Only one span belongs in the answer: the line holding "M2,1440l43,-29 111,-121 246,-148" through the last line of the entries below, retyped exactly.

----------

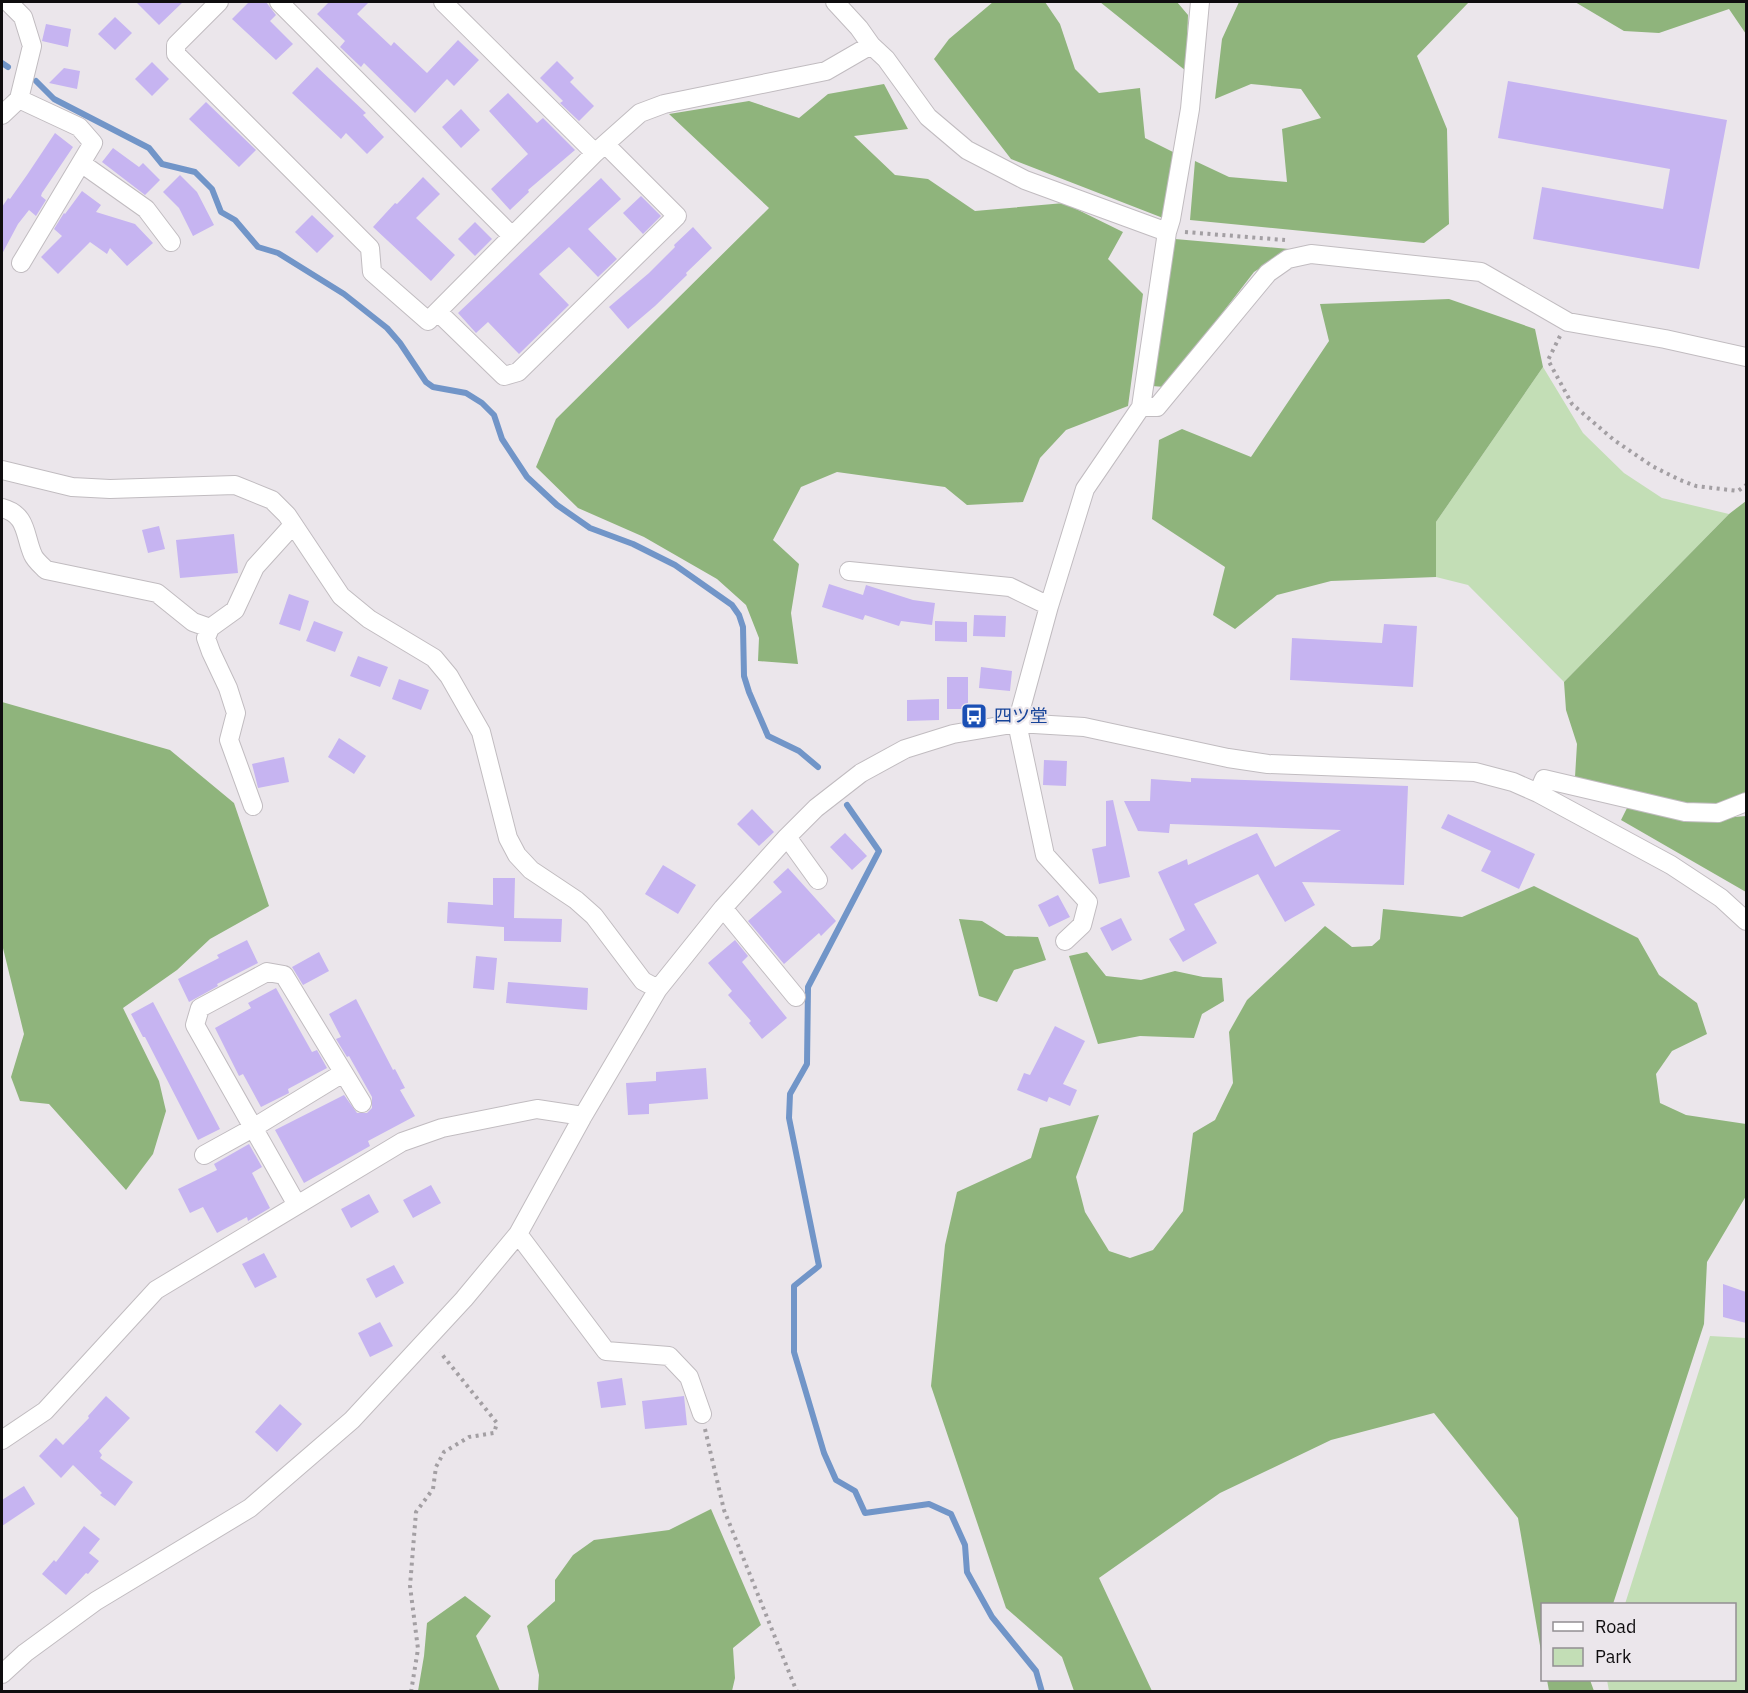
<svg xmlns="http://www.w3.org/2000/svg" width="1748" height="1693" viewBox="0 0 1748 1693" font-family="'IBM Plex Sans','Noto Sans JP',sans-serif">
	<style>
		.green { fill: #c3deb6 }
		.forest { fill: #8fb47c }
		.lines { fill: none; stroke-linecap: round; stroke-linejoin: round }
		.stream { stroke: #7195c8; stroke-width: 6 }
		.building { fill: #c6b4f1 }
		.minor-casing { stroke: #c1bcc0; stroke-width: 20 }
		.path { stroke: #a39fa3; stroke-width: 4; stroke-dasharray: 3 4.5; stroke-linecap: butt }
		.minor { stroke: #fff; stroke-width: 18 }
		.labels { text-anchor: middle; stroke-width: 4.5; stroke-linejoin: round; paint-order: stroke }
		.transit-label { font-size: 18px; fill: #164399; stroke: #ebe6eb; text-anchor: start }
	</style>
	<rect width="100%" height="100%" fill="#ebe6eb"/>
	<path class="green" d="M1543,367l40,66 41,40 38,25 67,16 -165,168 -96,-97 -32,-8v-55z
		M1710,1336l36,2v353h-137l-2,-11h127v-76h-109z"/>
	<path class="forest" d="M993,2h52l15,22 15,45 24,24 41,-5 5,50 28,14 -10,66 -152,-59 -77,-100 15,-20z
		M1100,2h77l11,13 -2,56z
		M1239,2h230l-52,54 30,73 2,95 -25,19 -234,-23 5,-59 34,16 58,5 -5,-53 39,-11 -20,-29 -50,-5 -36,15 7,-60z
		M1575,2h171v32l-17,-25 -70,24 -35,-2z
		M884,84l24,45 -54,7 41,39 33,4 47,32 89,-8 59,29 -15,27 35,35 -15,112 -62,24 -26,28 -17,44 -56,3 -22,-18 -108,-15 -36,15 -28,53 26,24 -8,49 7,51 -40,-3 1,-23 -13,-33 -29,-26 -73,-42 -66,-29 -42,-41 20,-48 213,-211 -100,-94 80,-13 50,17 29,-24z
		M1175,239l114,10 -35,23 -89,115 -13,-1z
		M1449,299l86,30 8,38 -107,155v55l-105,4 -54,14 -42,34 -22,-14 12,-48 -73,-48 7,-79 23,-11 69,28 78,-116 -9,-37z
		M1746,501v292l-24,15 -40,-2 -107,-29 2,-33 -11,-34 -2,-28 165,-168z
		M2,702l168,48 64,53 35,103 -59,33 -33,31 -54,38 36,73 7,30 -13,43 -27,36 -77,-86 -29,-3 -9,-24 13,-43 -22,-90z
		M1628,806l72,14 46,-4v76l-125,-72z
		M1534,886l104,52 21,37 38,28 10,31 -35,17 -16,23 4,29 26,12 60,9v72l-39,66 -3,62 -91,280h-71v53l-24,-139 -84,-105 -103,27 -111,53 -121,85 53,113h-78l-12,-34 -56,-49 -75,-222 14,-141 12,-53 74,-34 9,-30 59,-13 -23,62 9,35 24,39 21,7 23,-8 30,-39 10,-78 22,-13 18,-37 -4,-51 18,-32 78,-74 27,21 20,-1 8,-7 3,-30 79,8z
		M959,919l23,2 24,15 32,1 8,23 -32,10 -17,32 -18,-6z
		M1087,952l19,24 35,4 34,-9 28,6 19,1 2,23 -22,13 -8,24 -54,-2 -42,8 -29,-88z
		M711,1509l50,116 -28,23 2,30 -3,13h-194l1,-16 -12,-49 28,-25v-21l18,-25 21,-15 75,-10z
		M465,1596l26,20 -15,20 24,55h-82l6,-35 3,-33z
		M1547,1680h43l4,11h-45z"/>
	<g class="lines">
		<path class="stream" d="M2,63l6,4
			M36,81l18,18 95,49 13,16 33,8 17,17 9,23 14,8 23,27 20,6 66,41 43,34 13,15 26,39 7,5 33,6 16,10 12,12 8,24 25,38 30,28 33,23 43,16 42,21 57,40 7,10 4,12 1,49 5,16 19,44 31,15 19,16
			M847,805l32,46 -71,136 -1,77 -17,30 -1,24 30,148 -25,20v66l30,101 12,27 19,11 10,22 64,-9 22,10 14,31 2,27 25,45 44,54 6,21"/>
	</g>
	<path class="building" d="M136,2h47l-24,23z
		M249,2h17l10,13 -6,6 23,23 -17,16 -44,-41z
		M329,2h40l-12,12 34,32 3,-4 33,31 31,-33 21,20 -25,26 -7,-7 -32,34 -51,-50 -3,4 -21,-20 5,-6 -28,-27z
		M115,17l17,16 -17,17 -17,-16z
		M46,24l25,5 -3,18 -26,-6z
		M557,61l17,17 -4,4 24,24 -15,15 -19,-18 3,-2 -23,-23z
		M152,62l17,17 -17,17 -17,-17z
		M317,67l49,46 -3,2 21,22 -17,17 -21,-21 -5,6 -49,-46z
		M64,68l16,3 -3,18 -28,-6z
		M1508,81l219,39 -28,149 -166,-30 9,-52 121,22 7,-40 -172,-31z
		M508,93l29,30 6,-5 32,32 -47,40 1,2 -19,18 -19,-21 37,-35 -39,-43z
		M206,102l50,48 -17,17 -50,-48z
		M461,109l19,21 -19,18 -19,-21z
		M55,133l18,14 -31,46 -1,3 5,4 -10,16 -7,-6 -11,14 -16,30v-47l6,-9 2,1 17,-24z
		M113,148l26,19 4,-4 17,17 -15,15 -43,-33z
		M180,175l17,17 17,33 -21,11 -14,-28 -16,-16z
		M423,177l17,17 -24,24 39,37 -24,26 -58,-54 22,-24 2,1z
		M601,178l20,21 -33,30 29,30 -19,18 -29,-30 -30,27 30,31 -50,49 -31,-32 -12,11 -18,-20z
		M82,191l19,14 -5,7 39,12 18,19 -26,23 -17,-18 -3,6 -17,-12 -32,32 -17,-17 21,-21 -8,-7 10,-16 1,1z
		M641,196l20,20 -18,18 -20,-21z
		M312,215l22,21 -17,17 -22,-21z
		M475,222l17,17 -17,17 -17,-17z
		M693,227l19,21 -26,25 1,2 -32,31 -27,23 -19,-22 40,-34 26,-26 -1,-2z
		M159,526l6,23 -17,4 -6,-23z
		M234,534l4,39 -58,5 -4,-38z
		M829,584l34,11 3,-10 47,15 22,3 -3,22 -31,-4 -2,5 -34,-11 -2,5 -41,-13z
		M289,594l20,7 -9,30 -21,-7z
		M974,615l32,1 -1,21 -32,-1z
		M314,621l29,11 -8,20 -29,-11z
		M935,621l32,1v20l-32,-1z
		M1384,624l33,2 -4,61 -123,-7 2,-42 90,5z
		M358,656l30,11 -8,20 -30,-11z
		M981,667l31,4 -2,20 -31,-3z
		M947,677h21v32h-21z
		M399,679l30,11 -8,20 -29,-11z
		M939,699v21l-32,1v-21z
		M339,738l27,18 -12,18 -26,-17z
		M284,757l5,25 -31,6 -6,-24z
		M1044,760l23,1 -1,25 -23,-1z
		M1191,778l217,8 -4,99 -102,-3 13,23 -30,17 -27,-48 -64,30 23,39 -34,19 -14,-23 16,-9 -27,-58 29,-13 1,6 69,-32 18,34 66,-37 -171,-6 -1,9 -31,-2 -14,-30h26l1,-22 40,3z
		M1113,800l17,77 -31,7 -7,-35 14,-3v-45z
		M752,809l22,23 -15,14 -22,-22z
		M1448,814l87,40 -16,35 -38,-18 10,-20 -50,-23z
		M845,833l22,23 -15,14 -22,-23z
		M663,865l33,20 -18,29 -33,-20z
		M788,868l48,53 -15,15 -2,-3 -35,31 -36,-43 34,-29 -9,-10z
		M493,878h22l-1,40 48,1 -1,23 -57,-1v-14l-57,-4 1,-21 45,3z
		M1058,895l12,22 -21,10 -11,-22z
		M1121,918l11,22 -20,11 -12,-23z
		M247,940l11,23 -41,21 1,2 -29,16 -11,-23 41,-21 -2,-3z
		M735,940l13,16 -6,6 45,56 -25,21 -13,-16 2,-2 -23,-26 4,-4 -24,-28z
		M319,952l10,19 -26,14 -11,-18z
		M476,956l21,2 -3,32 -21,-2z
		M508,982l80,6 -1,22 -81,-7z
		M276,988l36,64 5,-2 10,18 -39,21 1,4 -28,14 -18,-33 -4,2 -24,-48 36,-20 -3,-5z
		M356,999l37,71 2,-1 10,19 -5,2 15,26 -47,25 2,5 -66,37 -29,-53 69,-35 13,18h10l5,-5v-11l-23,-41 -2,1 -11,-18 5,-2 -12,-23z
		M153,1002l67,127 -22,11 -53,-103h-2l-12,-23z
		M1055,1026l30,15 -22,43 14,6 -7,16 -21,-9 -2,5 -30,-12 7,-17 6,2z
		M706,1068l2,31 -59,5v10l-21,1 -2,-32 30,-2v-9z
		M249,1144l13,23 -10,6 18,35 -22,13 -1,-4 -30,16 -14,-26 -13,6 -12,-24 39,-19 -3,-6z
		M431,1185l10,18 -28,15 -10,-18z
		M369,1194l10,18 -28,16 -10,-19z
		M264,1253l13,24 -22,11 -13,-24z
		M394,1265l10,18 -28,15 -10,-19z
		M1723,1284l23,8v31l-23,-6z
		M380,1322l13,24 -23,11 -12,-24z
		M622,1378l4,27 -25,3 -4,-26z
		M106,1396l24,22 -31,33 3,4 -2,3 33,24 -18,24 -15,-11 2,-2 -29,-28 -12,13 -22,-22 17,-18 7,7 26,-27 -1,-2z
		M684,1396l3,29 -42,4 -3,-28z
		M280,1404l22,20 -25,28 -22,-20z
		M24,1486l11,18 -33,22v-26z
		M84,1526l16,13 -11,14 10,8 -11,13 -2,-1 -20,22 -24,-21 12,-14 2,2z"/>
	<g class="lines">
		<defs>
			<path id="minor" d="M8,2l15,15 9,29 -13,53
				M219,2l-43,43v9l194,194 2,24 56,49 167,-168 45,-40 24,-9 162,-33 45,-26
				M279,2l233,234
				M443,2l152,151
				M835,2l24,26 12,17 15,14 42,58 39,33 58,30 142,52
				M2,115l17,-16 60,28 14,16 -72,120
				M81,163l65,46 25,33
				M438,312l66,64 14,-4 159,-156 -72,-72
				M1141,407h16l111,-134 20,-14 23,-5 170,18 87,50 97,17 81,18
				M2,470l70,17 38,2 125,-4 37,15 15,15 54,81 28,23 65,39 15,18 32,56 27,106 9,17 14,15 45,30 18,16 49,65 15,8
				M2,508c26,7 22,27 31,47 2,5 9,11 13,15l111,23 36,29 17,6
				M849,571l161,16 39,19
				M1538,793l6,-14 141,33 33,1 28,-11
				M253,806l-24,-66 7,-27 -8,-25 -17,-36 -5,-14 4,-10 25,-18 20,-43 38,-42
				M787,837l31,43
				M723,908l73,89
				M1065,941l17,-16 6,-23 -43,-47 -28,-132 32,-117 36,-117 56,-82 26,-175 4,-13 19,-110 10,-107
				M204,1155l49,-27 90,-55
				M297,1205l-102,-180 5,-17 67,-36 17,3 78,128
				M518,1234l88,117 63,5 20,21 13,37
				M2,1440l43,-29 111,-121 246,-148 40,-14 95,-19 46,7
				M2,1674l23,-21 71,-52 154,-93 102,-88 112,-121 54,-65 65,-118 75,-127 65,-81 64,-71 29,-29 45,-35 44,-24 48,-15 64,-11 67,4 144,31 40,6 207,8 38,10 25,11 133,72 50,33 25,23"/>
		</defs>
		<use href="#minor" class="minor-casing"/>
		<path class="path" d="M1185,232l100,8
			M1560,336l-12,24 24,44 42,36 38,26 28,14 16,6 42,5 8,-6
			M705,1429l19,81 73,182
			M411,1692l7,-43 -8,-63 6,-74 17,-23 3,-22 8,-15 25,-15 25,-4 3,-10 -57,-71"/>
		<use href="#minor" class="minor"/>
	</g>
	<defs>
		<symbol id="bus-square" viewBox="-11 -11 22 22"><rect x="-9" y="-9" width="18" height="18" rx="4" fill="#1a4fb4" stroke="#ebe6eb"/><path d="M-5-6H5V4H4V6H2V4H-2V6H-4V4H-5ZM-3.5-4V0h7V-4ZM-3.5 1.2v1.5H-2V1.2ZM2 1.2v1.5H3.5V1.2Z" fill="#fff"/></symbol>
	</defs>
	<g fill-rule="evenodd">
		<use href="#bus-square" x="959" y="701" width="30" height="30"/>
	</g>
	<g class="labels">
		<g class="transit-label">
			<text x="994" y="722">四ツ堂</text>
		</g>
	</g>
	<rect width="1748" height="1693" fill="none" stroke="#0f0d0f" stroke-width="6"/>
	<rect x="1541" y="1603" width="195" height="78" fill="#ebe6eb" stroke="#938f93" stroke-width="1.5"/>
	<rect x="1553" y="1622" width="30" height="9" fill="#ffffff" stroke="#938f93" stroke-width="1.5"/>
	<text x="1595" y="1633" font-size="18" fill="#0f0d0f">Road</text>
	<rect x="1553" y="1648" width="30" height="18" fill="#c3deb6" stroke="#938f93" stroke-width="1.5"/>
	<text x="1595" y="1663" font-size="18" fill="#0f0d0f">Park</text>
</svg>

----------

- Solution:
				M2,1440l43,-29 111,-121 246,-148 40,-14 95,-19 46,7
				M2,1674l23,-21 71,-52 154,-93 102,-88 112,-121 54,-65 65,-118 75,-127 65,-81 64,-71 29,-29 45,-35 44,-24 48,-15 64,-11 67,4 144,31 40,6 207,8 38,10 25,11 133,72 50,33 25,23"/>
		</defs>
		<use href="#minor" class="minor-casing"/>
		<path class="path" d="M1185,232l100,8
			M1560,336l-12,24 24,44 42,36 38,26 28,14 16,6 42,5 8,-6
			M705,1429l19,81 73,182
			M411,1692l7,-43 -8,-63 6,-74 17,-23 3,-22 8,-15 25,-15 25,-4 3,-10 -57,-71"/>
		<use href="#minor" class="minor"/>
	</g>
	<defs>
		<symbol id="bus-square" viewBox="-11 -11 22 22"><rect x="-9" y="-9" width="18" height="18" rx="4" fill="#1a4fb4" stroke="#ebe6eb"/><path d="M-5-6H5V4H4V6H2V4H-2V6H-4V4H-5ZM-3.5-4V0h7V-4ZM-3.5 1.2v1.5H-2V1.2ZM2 1.2v1.5H3.5V1.2Z" fill="#fff"/></symbol>
	</defs>
	<g fill-rule="evenodd">
		<use href="#bus-square" x="959" y="701" width="30" height="30"/>
	</g>
	<g class="labels">
		<g class="transit-label">
			<text x="994" y="722">四ツ堂</text>
		</g>
	</g>
	<rect width="1748" height="1693" fill="none" stroke="#0f0d0f" stroke-width="6"/>
	<rect x="1541" y="1603" width="195" height="78" fill="#ebe6eb" stroke="#938f93" stroke-width="1.5"/>
	<rect x="1553" y="1622" width="30" height="9" fill="#ffffff" stroke="#938f93" stroke-width="1.5"/>
	<text x="1595" y="1633" font-size="18" fill="#0f0d0f">Road</text>
	<rect x="1553" y="1648" width="30" height="18" fill="#c3deb6" stroke="#938f93" stroke-width="1.5"/>
	<text x="1595" y="1663" font-size="18" fill="#0f0d0f">Park</text>
</svg>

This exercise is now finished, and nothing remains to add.